#### DATA TO EXAMINE ####
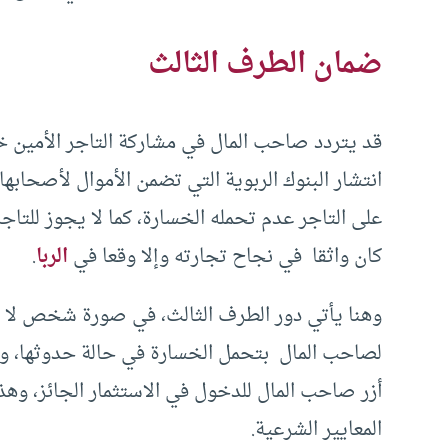
ضمان الطرف الثالث
قد يتردد صاحب المال في مشاركة التاجر الأمين خو
انتشار البنوك الربوية التي تضمن الأموال لأصحاب
على التاجر عدم تحمله الخسارة، كما لا يجوز للتا
كان واثقا في نجاح تجارته وإلا وقعا في
الربا
.
وهنا يأتي دور الطرف الثالث، في صورة شخص لا عل
لصاحب المال بتحمل الخسارة في حالة حدوثها، و
أزر صاحب المال للدخول في الاستثمار الجائز، وهذا
المعايير الشرعية.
####
= WHAT YOU NEED TO DO =
For the records above, give every line again exactly and skip the pictures.

= ANSWER FOR THE TASK =
ضمان الطرف الثالث
قد يتردد صاحب المال في مشاركة التاجر الأمين خو
انتشار البنوك الربوية التي تضمن الأموال لأصحاب
على التاجر عدم تحمله الخسارة، كما لا يجوز للتا
كان واثقا في نجاح تجارته وإلا وقعا في
الربا
.
وهنا يأتي دور الطرف الثالث، في صورة شخص لا عل
لصاحب المال بتحمل الخسارة في حالة حدوثها، و
أزر صاحب المال للدخول في الاستثمار الجائز، وهذا
المعايير الشرعية.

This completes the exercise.